Putin leidet, wie viele, unter der Unfähigkeit des Personals. Er gibt glasklare Anweisungen, wie menschenfreundlich auch Oppositionelle im In- und Ausland behandelt werden sollen. Anständig, voller Respekt, in Würdigung ihrer Leistung, aber unter scharfer Zurückweisung ihrer Ansichten. Und dann passiert es immer wieder. Leute werden erschossen, vergiftet, kommen bei Unfällen um, werden mit anderen Methoden abgemurkst. Und ständig wird das so missverstanden, als ob Putin davon gewusst habe, gar damit etwas zu tun habe. Man fragt sich, wie der Mann das aushält, so verunglimpft zu werden.

Es kann halt nicht jeder eine so beneidenswerte Gesundheit wie Putin haben, dieser ganze Kerl, der Reiter mit nacktem Oberkörper. Der Naturbursche, Eishockey-Crack, Besitzer des schwarzen Gürtels, der mit allen Mitteln versucht, seine Körpergröße zu kompensieren, wenn er durch himmelhohe, goldverkrustete Türen schreitet oder an einem viel zu grossen Schreibtisch mit viel zu vielen Telefonen sitzt.

Der Kommentator bei der «Weltwoche» zeigt wieder einmal, dass rechtskonservative Amoks sich in ihrer Geisteshaltung und intellektuellen Flughöhe nicht von linksradikalen Amoks auf anderen Plattformen unterscheiden.
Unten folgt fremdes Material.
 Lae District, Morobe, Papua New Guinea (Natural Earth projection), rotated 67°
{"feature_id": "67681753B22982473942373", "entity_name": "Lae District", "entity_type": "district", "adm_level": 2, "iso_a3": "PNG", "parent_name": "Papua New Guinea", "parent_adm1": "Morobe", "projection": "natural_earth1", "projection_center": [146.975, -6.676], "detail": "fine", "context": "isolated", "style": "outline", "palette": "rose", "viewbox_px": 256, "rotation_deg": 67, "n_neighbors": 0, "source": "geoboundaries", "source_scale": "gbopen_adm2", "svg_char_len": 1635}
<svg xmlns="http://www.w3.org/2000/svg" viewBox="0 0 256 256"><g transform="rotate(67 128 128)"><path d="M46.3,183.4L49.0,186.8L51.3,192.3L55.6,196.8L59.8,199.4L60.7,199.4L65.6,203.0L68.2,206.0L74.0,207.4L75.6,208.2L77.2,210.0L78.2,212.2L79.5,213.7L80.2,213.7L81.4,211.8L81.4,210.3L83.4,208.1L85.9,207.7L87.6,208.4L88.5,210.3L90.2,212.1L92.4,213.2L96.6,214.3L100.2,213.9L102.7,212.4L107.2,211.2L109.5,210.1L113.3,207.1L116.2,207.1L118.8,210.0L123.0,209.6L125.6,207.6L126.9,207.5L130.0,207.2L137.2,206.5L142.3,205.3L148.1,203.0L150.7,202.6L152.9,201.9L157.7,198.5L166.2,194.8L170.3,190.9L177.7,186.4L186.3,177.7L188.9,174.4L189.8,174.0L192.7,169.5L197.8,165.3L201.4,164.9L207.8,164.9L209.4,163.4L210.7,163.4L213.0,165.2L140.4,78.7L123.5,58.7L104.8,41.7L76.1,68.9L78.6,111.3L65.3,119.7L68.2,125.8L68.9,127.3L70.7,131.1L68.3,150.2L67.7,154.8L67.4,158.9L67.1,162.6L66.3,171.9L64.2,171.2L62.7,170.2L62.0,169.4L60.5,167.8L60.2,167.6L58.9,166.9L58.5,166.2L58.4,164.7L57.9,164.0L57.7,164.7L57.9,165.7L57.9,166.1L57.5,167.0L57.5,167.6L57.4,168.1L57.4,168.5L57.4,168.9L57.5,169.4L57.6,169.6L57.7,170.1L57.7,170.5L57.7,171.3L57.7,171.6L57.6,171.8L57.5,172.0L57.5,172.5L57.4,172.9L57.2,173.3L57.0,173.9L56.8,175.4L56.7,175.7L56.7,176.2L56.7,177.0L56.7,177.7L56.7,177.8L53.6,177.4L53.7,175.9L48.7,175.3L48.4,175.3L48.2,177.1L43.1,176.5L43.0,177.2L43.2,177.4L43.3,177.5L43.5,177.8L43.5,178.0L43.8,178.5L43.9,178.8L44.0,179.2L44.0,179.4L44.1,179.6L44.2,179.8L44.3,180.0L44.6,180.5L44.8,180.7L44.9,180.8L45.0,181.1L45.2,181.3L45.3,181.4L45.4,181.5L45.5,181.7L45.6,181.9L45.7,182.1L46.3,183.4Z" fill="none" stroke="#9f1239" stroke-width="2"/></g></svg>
Da gibt es mal den sich clever dünkenden Verschwörungstheoretiker: «So dumm ist Putin nicht, dass er Nawalny gerade zu dieser Zeit «beseitigen» lässt. Es müssen also andere Interessengruppen hier ihre Finger im Spiel haben, die Putin Probleme bei dieser Wahl bereiten wollen.» Dann gibt es die «Nawalny war ein westliches U-Boot»-Schlaumeier: «Nawalny war nie ‹Oppositionsführer›. Er war Leiter einer kleinen Partei und Bewegung, welche in erster Linie Putin kritisierte und vom Westen finanziert wurde.»
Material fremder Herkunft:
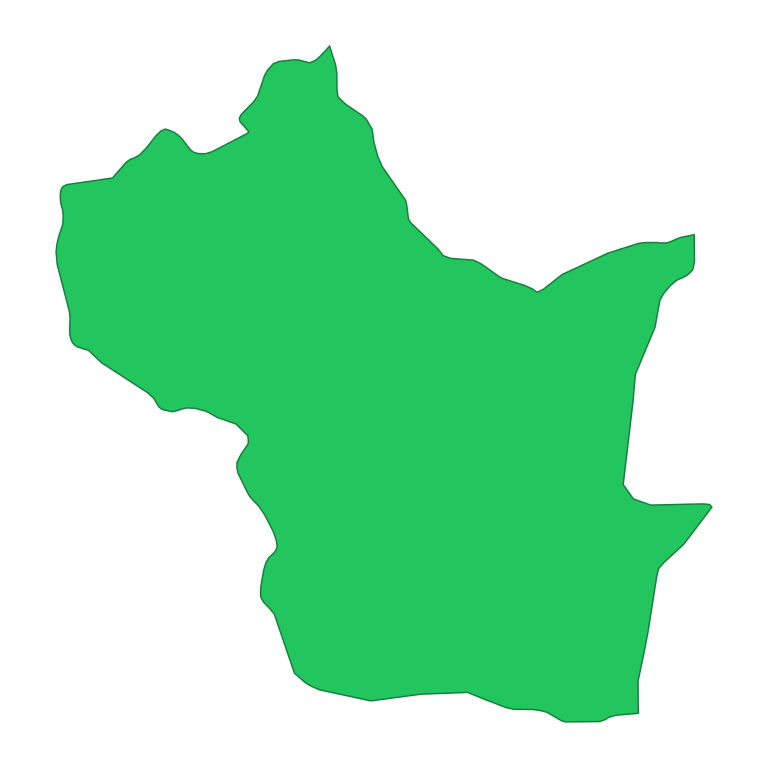 map outline of Kâmpóng Spœ (Albers equal-area conic projection)
{"feature_id": "KHM-1787", "entity_name": "Kâmpóng Spœ", "entity_type": "Province", "adm_level": 1, "iso_a3": "KHM", "parent_name": "Cambodia", "parent_adm1": "", "projection": "albers", "projection_center": [104.227, 11.598], "detail": "fine", "context": "isolated", "style": "filled", "palette": "green", "viewbox_px": 768, "rotation_deg": 0, "n_neighbors": 0, "source": "natural_earth", "source_scale": "10m", "svg_char_len": 2395}
<svg xmlns="http://www.w3.org/2000/svg" viewBox="0 0 768 768"><path d="M172.2,411.7L163.3,409.8L161.0,408.7L158.6,406.6L153.6,398.1L147.2,392.4L101.6,362.8L88.4,350.2L83.3,348.9L76.9,346.6L74.6,345.0L72.7,342.9L70.9,339.2L69.9,334.9L69.7,329.5L70.1,318.3L69.4,311.5L57.2,264.5L56.1,252.1L56.8,244.9L58.6,236.8L62.8,224.2L63.2,216.0L62.6,209.8L61.2,205.0L60.4,200.1L60.2,195.2L60.8,190.8L61.6,188.4L62.7,186.9L64.0,186.0L66.8,184.6L112.5,178.0L125.8,162.7L128.0,160.9L131.4,158.8L133.9,158.2L139.8,154.8L146.1,148.3L156.0,135.7L160.9,131.0L165.2,129.1L169.0,130.2L173.6,132.1L178.1,135.1L181.8,138.6L190.1,149.5L193.5,152.2L197.8,153.5L205.4,153.8L212.3,151.6L246.6,133.8L248.8,132.1L247.6,130.2L240.1,121.8L239.3,118.3L241.2,114.5L253.8,101.7L257.6,96.1L264.5,75.7L267.7,70.0L273.3,63.7L278.9,61.5L293.0,59.9L298.3,59.9L309.6,62.8L315.1,60.6L318.9,57.6L329.6,46.1L335.5,64.5L336.8,72.8L337.0,89.2L337.5,94.4L338.1,96.7L341.2,100.1L346.0,104.5L362.4,115.7L365.6,118.5L366.5,119.6L372.2,129.4L373.9,142.1L377.7,156.2L382.2,166.6L405.6,200.3L406.7,204.9L408.3,217.8L408.9,220.1L411.0,223.0L437.9,248.9L443.1,255.6L450.3,258.3L473.7,260.2L481.7,264.2L500.0,277.2L502.1,278.3L524.8,285.5L531.9,288.7L533.8,289.8L536.7,292.2L539.1,291.4L543.1,289.5L562.1,274.5L608.3,253.0L638.5,243.4L644.7,242.6L656.5,242.5L661.3,243.0L666.1,242.8L668.8,242.4L680.0,237.6L694.2,234.7L694.5,261.3L692.8,269.6L689.9,272.9L686.7,275.5L682.8,277.6L676.5,280.3L670.3,285.7L664.3,292.7L661.7,296.8L659.9,300.3L655.0,327.3L635.4,374.3L633.0,401.5L623.2,484.5L633.3,498.9L650.8,505.1L702.6,503.9L709.7,504.5L711.9,507.2L683.9,544.1L663.9,562.6L658.7,568.4L656.9,575.5L648.0,631.8L644.3,651.4L638.0,681.3L638.3,713.3L616.3,715.2L609.1,717.2L605.4,719.5L601.3,721.0L598.9,721.6L565.3,721.9L561.6,720.8L546.9,712.2L540.4,710.6L533.3,709.5L514.4,709.3L506.4,707.7L484.9,699.5L467.6,692.4L420.5,694.2L370.8,700.9L319.4,689.8L310.9,686.0L305.1,682.5L294.5,673.3L274.3,614.1L270.0,608.9L264.2,602.8L262.9,601.1L260.8,597.1L260.6,592.5L261.0,585.5L263.7,570.1L265.9,562.8L268.8,557.7L273.8,553.0L275.9,550.2L277.2,546.9L276.3,540.1L273.0,531.0L264.4,514.3L258.5,505.9L250.1,496.9L247.7,492.9L238.1,473.4L236.9,468.1L237.0,462.5L240.9,454.5L248.2,443.9L248.3,439.6L247.9,435.8L235.8,423.9L217.6,417.6L206.2,411.2L194.8,408.3L187.1,407.9L181.9,409.0L175.3,411.2L172.2,411.7Z" fill="#22c55e" stroke="#15803d" stroke-width="1.5"/></svg>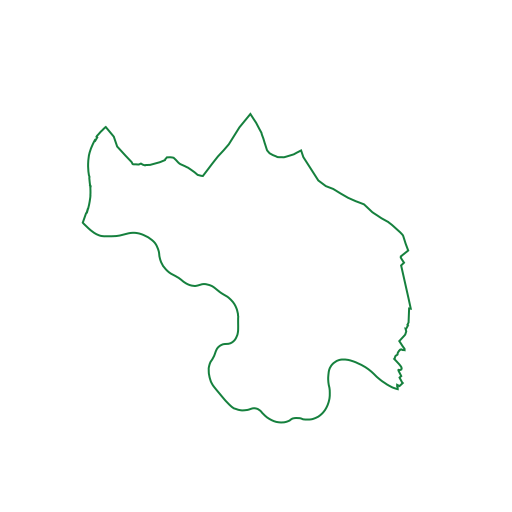 the district of Rheden, Gelderland, Netherlands, rotated 64°
{"feature_id": "6326949B90582310648495", "entity_name": "Rheden", "entity_type": "district", "adm_level": 2, "iso_a3": "NLD", "parent_name": "Netherlands", "parent_adm1": "Gelderland", "projection": "robinson", "projection_center": [6.043, 52.031], "detail": "fine", "context": "isolated", "style": "outline", "palette": "green", "viewbox_px": 512, "rotation_deg": 64, "n_neighbors": 0, "source": "geoboundaries", "source_scale": "gbopen_adm2", "svg_char_len": 6071}
<svg xmlns="http://www.w3.org/2000/svg" viewBox="0 0 512 512"><g transform="rotate(64 256 256)"><path d="M150.1,397.1L151.8,396.6L157.5,394.5L160.2,393.4L162.2,392.4L164.3,391.3L166.4,389.9L167.0,389.4L168.5,388.1L169.6,387.0L170.5,385.8L171.8,383.7L174.8,377.5L176.5,373.6L177.0,372.3L177.9,369.4L179.7,360.8L180.0,359.7L180.4,358.4L180.8,357.4L181.2,356.4L181.7,355.4L182.5,354.0L183.6,352.4L184.6,351.1L185.6,350.0L186.9,348.7L188.2,347.6L191.8,344.8L192.5,344.4L194.0,343.6L196.1,342.5L197.8,341.8L199.0,341.4L200.2,341.1L201.6,340.9L202.9,340.8L205.4,340.9L206.9,341.0L209.4,341.4L211.1,341.9L213.8,342.9L215.9,343.4L217.4,343.7L219.1,343.9L220.1,344.0L223.4,343.9L224.2,343.9L225.0,343.7L228.4,342.9L230.5,342.2L232.6,341.3L234.7,340.1L238.8,337.1L240.5,336.0L241.6,335.2L244.3,333.8L247.4,332.4L249.9,330.9L251.4,329.8L253.0,328.4L254.4,326.8L256.1,324.2L256.3,323.8L256.6,322.8L257.0,321.2L257.7,317.0L258.2,315.5L258.5,314.9L259.2,313.6L260.6,311.9L261.7,310.6L263.0,309.4L264.1,308.5L266.0,307.4L272.2,304.5L274.2,303.4L276.1,302.2L280.0,299.6L281.4,298.9L284.2,297.8L287.3,296.9L289.9,296.5L292.3,296.4L294.2,296.5L295.5,296.6L297.1,296.9L300.1,297.6L301.5,298.2L302.6,298.5L304.4,299.5L307.9,301.2L311.3,302.8L313.9,304.1L315.4,304.9L316.9,305.9L318.6,307.2L319.4,308.1L320.1,308.9L321.3,310.4L322.3,312.2L322.7,313.4L322.9,314.1L323.1,315.1L323.2,316.0L323.2,317.5L322.9,318.9L322.8,319.4L321.4,322.7L320.9,324.3L320.8,325.6L320.8,326.4L320.9,327.9L321.4,329.9L321.9,331.0L322.2,331.6L323.0,332.7L324.1,334.0L325.9,335.8L327.5,337.5L329.8,340.7L331.2,343.2L332.5,344.7L333.8,345.9L335.3,347.1L336.1,347.7L339.1,349.1L341.0,349.9L344.7,350.9L346.4,351.2L349.1,351.6L350.4,351.6L352.4,351.5L353.5,351.4L355.6,351.0L359.1,350.2L368.1,348.0L371.3,347.2L373.1,346.7L377.7,345.2L379.3,344.6L381.0,343.9L383.2,342.7L384.4,341.4L386.4,339.4L387.7,337.7L388.7,336.2L389.5,334.3L390.6,331.2L390.9,329.8L391.2,327.3L391.4,326.1L391.6,325.4L392.1,324.2L392.7,323.3L393.5,322.3L394.3,321.5L395.8,320.6L396.5,320.2L397.4,319.8L398.4,319.5L399.8,319.2L400.9,318.8L403.5,317.9L406.0,316.8L408.3,315.4L410.4,313.9L412.3,312.3L414.0,310.5L415.4,308.5L416.6,306.5L417.8,303.7L418.2,302.1L418.4,301.0L418.6,299.0L418.6,297.8L418.4,297.0L418.2,296.0L418.1,294.6L418.2,293.9L418.7,292.2L419.1,291.2L419.5,290.4L420.8,288.0L421.6,286.9L422.6,286.0L423.4,285.3L424.7,283.2L426.5,279.4L426.9,278.3L427.2,277.3L427.4,276.3L427.6,274.6L427.7,273.4L427.7,271.9L427.7,270.4L427.3,268.3L427.2,267.8L426.5,265.4L425.8,263.7L424.7,261.5L423.3,259.4L422.3,258.1L421.3,256.9L419.2,254.8L417.3,253.2L416.1,252.3L414.0,251.0L411.4,249.7L409.0,248.6L406.7,247.8L403.7,247.1L401.2,246.3L398.5,245.2L396.7,244.3L394.5,243.0L392.0,241.4L390.6,240.3L389.2,238.9L388.7,238.2L387.9,237.0L387.5,236.4L386.9,235.1L386.4,233.7L386.2,232.9L385.7,229.5L385.9,227.2L386.2,225.7L386.7,224.2L387.3,222.9L388.1,221.3L389.8,218.7L391.2,217.0L393.5,214.6L395.3,212.9L396.8,211.7L400.1,209.0L403.9,206.4L404.8,205.9L407.1,204.6L410.5,203.0L413.6,201.8L417.4,200.5L419.7,199.5L422.1,198.4L423.9,197.5L427.3,195.5L428.9,194.6L431.1,193.1L433.7,191.2L434.7,190.3L436.1,188.9L437.2,187.7L437.8,187.0L436.0,186.2L435.1,186.3L433.7,185.6L435.8,184.0L435.5,183.0L434.5,179.8L433.7,180.1L433.4,180.1L428.2,180.3L428.1,180.1L428.1,179.9L427.6,178.1L421.5,178.2L420.9,178.0L420.8,177.8L421.4,177.0L421.6,176.4L421.7,176.2L421.7,175.1L421.0,174.6L420.9,174.4L420.7,174.3L419.5,174.1L418.6,174.2L418.1,174.3L417.2,174.5L416.2,174.7L411.9,176.0L409.1,176.9L408.9,176.2L408.1,175.7L407.0,174.4L406.9,174.2L406.7,172.3L406.6,172.0L406.4,171.8L405.9,171.6L404.9,170.7L404.4,169.7L404.1,169.2L403.9,169.0L403.9,168.6L403.6,168.1L403.5,167.9L403.4,167.7L403.6,167.2L403.5,166.8L403.5,166.5L403.8,166.2L404.0,166.1L404.1,165.9L404.3,165.8L404.7,165.5L405.0,165.1L405.2,164.6L405.6,164.0L405.6,163.8L405.7,163.7L405.1,163.4L404.6,163.2L401.0,163.8L398.5,164.1L395.3,164.5L392.4,157.1L392.1,156.5L391.9,156.2L389.6,154.0L387.0,153.5L387.1,153.4L387.6,153.5L385.3,150.2L384.5,150.1L384.5,149.9L384.2,150.0L382.6,148.0L370.3,141.4L371.2,140.0L361.0,137.5L328.1,129.7L326.9,125.9L323.1,126.4L320.9,126.6L320.4,126.4L320.1,125.8L319.8,125.8L317.8,116.8L310.5,116.1L303.1,115.0L302.3,114.9L301.2,115.0L298.0,116.0L289.3,119.5L287.4,120.3L283.6,122.2L283.4,122.2L283.3,122.3L283.2,122.4L277.2,126.6L276.2,127.2L273.1,129.0L269.1,131.4L267.5,132.3L263.2,133.9L256.9,136.3L252.5,140.4L250.4,142.4L244.1,147.7L240.1,150.4L236.7,152.7L229.6,157.2L223.8,162.6L215.4,166.9L199.8,168.7L187.9,170.1L180.9,169.2L180.9,170.0L181.0,172.9L181.0,174.4L181.1,175.3L181.1,176.3L181.2,176.9L181.1,178.1L180.0,185.0L179.7,186.7L179.5,187.6L176.8,192.9L176.4,193.4L175.0,194.5L172.7,196.6L169.7,198.7L169.1,198.9L166.5,199.6L165.9,199.7L165.5,199.7L159.4,198.8L158.5,198.7L153.7,197.9L149.5,197.5L147.6,197.1L145.5,197.2L143.1,197.3L136.3,197.5L131.8,198.1L130.1,198.3L125.9,198.8L133.1,214.5L138.4,223.0L143.7,231.5L146.8,238.7L149.8,246.5L152.1,251.3L154.3,255.8L156.7,260.5L159.1,265.3L160.8,268.7L159.9,270.1L157.5,272.9L153.8,274.5L149.4,276.9L146.8,278.4L145.6,279.4L144.0,280.6L142.2,282.1L140.9,283.2L140.0,283.9L139.3,284.3L137.9,284.9L134.5,285.9L131.6,287.0L130.8,288.0L129.7,289.7L128.3,292.8L129.3,295.2L129.9,295.8L129.6,300.7L129.5,301.6L128.3,308.0L127.7,311.2L125.8,315.5L125.9,316.0L124.3,317.7L122.5,318.9L122.4,321.2L121.6,322.8L121.0,323.6L120.1,325.6L119.5,326.4L119.1,326.6L117.4,326.6L116.8,326.7L108.6,329.3L97.7,332.5L96.8,332.8L86.4,331.5L74.2,334.5L74.3,335.1L75.0,337.4L75.5,338.7L76.2,341.0L77.8,344.8L78.2,346.0L78.9,347.1L79.8,346.7L81.9,349.9L81.3,350.1L82.5,351.8L84.0,353.7L87.0,357.2L90.1,360.2L92.4,362.1L95.0,363.8L96.7,364.9L99.6,366.5L101.8,367.6L104.2,368.6L106.6,369.6L110.0,370.7L112.0,371.0L112.7,371.6L116.7,373.1L119.3,374.0L120.1,374.0L120.1,374.3L121.1,374.3L121.1,374.6L122.6,375.2L124.6,376.1L126.7,377.1L128.9,378.3L129.1,378.3L130.9,379.4L134.1,381.6L136.8,383.6L139.6,385.9L139.6,386.0L141.6,387.8L141.3,387.8L142.9,389.3L143.1,390.0L150.1,397.1Z" fill="none" stroke="#15803d" stroke-width="2"/></g></svg>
Dann gibt es die grosse Fraktion der Whataboutisten: «Zudem heisst der Verstorbene Nawalny, nicht Assange, nicht Lira.» «Na ja. Progoschin ist ja auch mit dem Flugzeug abgestürzt. Und Geschäftsführer von russischen Firmen starben wie die Fliegen. Alles Zufall natürlich.» «Alexej Nawalny stirbt ein paar Tage bevor in London, am 20./21. Februar der oberste Gerichtshof über den Auslieferungsantrag der USA über Assange entscheidet. Zufälle gibt es.» Und die auch nicht kleine Fraktion von Vollirren: «Nawalny wurde getötet, aber nicht von den Russen.» «In den USA stehen sechs Millionen Menschen unter Gefängnisaufsicht – mehr als in Stalins Gulags.» «Könnte es auch Ablenkung vom Interwiew sein?» «Irgendwas stimmt mit dem Nowitschok nicht.»«Free Assange!»
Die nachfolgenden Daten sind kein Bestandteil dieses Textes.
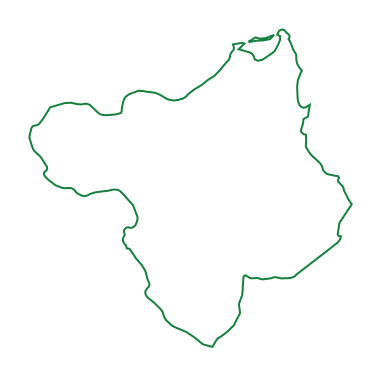 the border of Murcia, rotated 266°
{"feature_id": "ESP-5836", "entity_name": "Murcia", "entity_type": "Autonomous Community", "adm_level": 1, "iso_a3": "ESP", "parent_name": "Spain", "parent_adm1": "", "projection": "robinson", "projection_center": [-1.387, 38.068], "detail": "fine", "context": "isolated", "style": "outline", "palette": "green", "viewbox_px": 384, "rotation_deg": 266, "n_neighbors": 0, "source": "natural_earth", "source_scale": "10m", "svg_char_len": 3658}
<svg xmlns="http://www.w3.org/2000/svg" viewBox="0 0 384 384"><g transform="rotate(266 192 192)"><path d="M336.4,243.2L337.3,252.4L336.4,254.7L331.2,248.5L326.6,260.7L324.1,262.7L319.9,263.9L318.3,267.0L319.0,271.4L325.2,282.2L327.1,284.5L333.3,288.4L337.6,290.4L341.4,290.8L343.0,288.0L346.6,290.0L347.9,292.7L347.1,295.4L344.3,297.5L342.8,299.1L341.1,300.1L339.4,300.1L337.7,298.9L335.9,300.0L330.7,301.9L327.5,302.6L322.1,305.4L315.0,305.4L312.5,305.9L309.9,307.1L305.2,310.1L303.6,308.9L296.0,305.4L289.7,304.2L277.6,303.9L274.2,304.3L271.2,305.4L269.1,307.2L268.1,309.4L268.7,311.6L270.8,315.6L264.8,314.2L259.1,312.9L257.9,310.3L256.9,308.3L252.9,307.6L247.3,305.5L244.7,304.7L241.8,307.5L241.1,309.7L235.7,309.5L229.2,308.7L223.6,311.5L220.6,313.5L212.1,321.5L208.9,323.4L205.1,324.2L204.1,324.7L202.6,325.8L201.2,327.1L200.6,328.2L200.1,329.3L198.0,336.9L197.8,338.4L196.2,339.7L195.1,339.3L194.1,338.6L192.7,338.4L191.0,339.5L187.3,342.6L185.5,343.3L182.7,343.8L173.0,347.9L168.6,350.5L151.3,337.2L149.5,336.6L139.8,334.4L138.8,334.6L138.0,335.4L137.7,336.6L137.3,337.5L136.2,337.1L134.8,336.5L133.3,335.6L131.1,333.4L102.7,290.9L101.0,288.9L100.2,287.5L99.5,285.2L99.3,281.3L99.5,279.5L99.5,275.8L99.8,274.1L100.6,271.7L101.3,268.7L101.1,267.1L100.4,264.7L99.9,256.5L100.2,255.1L101.6,251.5L101.7,250.1L101.7,246.0L102.0,244.3L102.9,242.7L105.0,239.9L105.1,238.6L103.7,237.4L85.8,235.0L79.0,231.8L76.6,231.0L67.8,231.5L60.6,227.1L56.3,224.6L50.8,218.3L46.9,212.6L44.4,208.0L44.3,207.6L44.2,207.5L42.6,206.1L36.1,201.5L38.9,193.2L39.9,191.6L47.2,183.8L53.0,176.1L58.4,165.4L60.4,162.4L65.9,157.3L68.3,155.9L70.5,155.2L74.2,154.4L76.4,153.3L84.5,146.2L89.5,140.6L92.5,138.7L94.7,138.4L96.3,138.6L97.7,139.5L100.9,142.5L102.1,143.1L103.6,143.1L108.6,141.4L114.7,140.4L117.7,139.4L122.4,136.9L129.6,131.6L139.5,125.9L140.1,124.5L140.1,123.3L140.4,122.9L141.3,122.9L143.7,122.3L145.0,121.0L146.3,120.3L148.1,119.8L149.5,119.8L150.8,120.0L153.0,121.4L154.1,121.9L157.2,121.4L158.5,121.5L159.4,122.1L160.3,123.0L160.9,123.9L161.2,125.0L161.2,126.2L160.7,127.4L160.5,128.7L160.7,129.9L161.1,131.1L161.9,132.1L162.7,133.1L163.8,133.8L166.3,135.0L167.9,135.5L169.8,135.9L171.6,135.7L182.9,132.3L196.7,121.5L198.5,119.6L199.3,118.0L199.7,116.3L199.9,114.4L199.8,112.6L198.9,107.0L198.9,103.2L198.4,95.9L197.7,92.2L196.7,89.1L196.0,87.7L195.7,86.8L195.5,85.4L195.3,84.1L195.7,82.8L196.2,81.6L198.5,77.7L200.2,76.1L202.5,74.6L203.6,73.1L204.4,71.5L204.7,68.0L204.6,66.2L205.2,62.7L208.3,56.2L214.2,49.5L217.4,46.7L220.1,45.4L221.6,45.7L222.7,46.8L223.6,48.2L225.1,49.1L227.2,49.1L237.8,43.3L242.6,38.7L244.4,37.2L246.3,36.3L257.5,33.5L259.4,33.9L266.2,36.0L267.8,36.8L268.9,38.0L269.2,39.6L269.3,41.3L269.8,42.8L270.6,44.3L275.8,48.9L286.4,56.5L289.6,71.3L289.5,77.3L287.7,83.6L287.1,87.2L287.5,92.5L286.9,94.3L286.1,96.0L284.8,97.4L277.6,103.8L276.3,105.5L275.1,108.1L274.6,111.6L274.7,121.1L275.3,124.7L276.1,126.9L277.7,127.5L281.4,128.0L288.4,130.3L290.7,131.8L291.7,132.6L293.8,135.8L296.6,145.1L296.5,147.9L295.8,151.8L295.2,153.5L293.9,160.7L293.4,162.5L291.9,165.8L286.4,173.8L285.4,176.4L284.5,180.6L284.9,185.2L285.9,189.4L287.0,191.8L288.2,193.4L289.4,194.5L290.2,195.4L294.2,201.5L297.2,207.4L297.3,207.6L299.4,211.2L300.7,212.8L303.3,216.7L305.5,221.1L306.7,222.9L312.0,228.8L313.5,230.0L321.5,238.1L323.1,238.9L326.5,239.8L328.1,240.8L329.5,242.0L330.5,243.1L331.4,243.5L332.8,243.9L336.3,243.2L336.4,243.2ZM341.8,265.8L340.1,271.0L340.4,276.3L343.0,284.9L339.1,280.6L338.3,273.8L338.4,266.2L337.6,259.7L338.6,259.6L338.8,260.0L338.8,260.6L339.1,261.1L339.7,262.1L340.9,264.5L341.8,265.8Z" fill="none" stroke="#15803d" stroke-width="2"/></g></svg>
Eigentlich sollte es einem speiübel werden, wenn man sich bewusst wird, dass man solche Leser hat.

Weitere Aufklärung erwarten wir gerne von Wolfgang Koydl oder Roger Köppel himself, der vielleicht in der «Weltwoche» fromm einen Trauergottesdienst abhalten wird. Die Wege des Herrn sind bekanntlich unerforschlich, er hat’s gegeben, er hat’s genommen. Amen.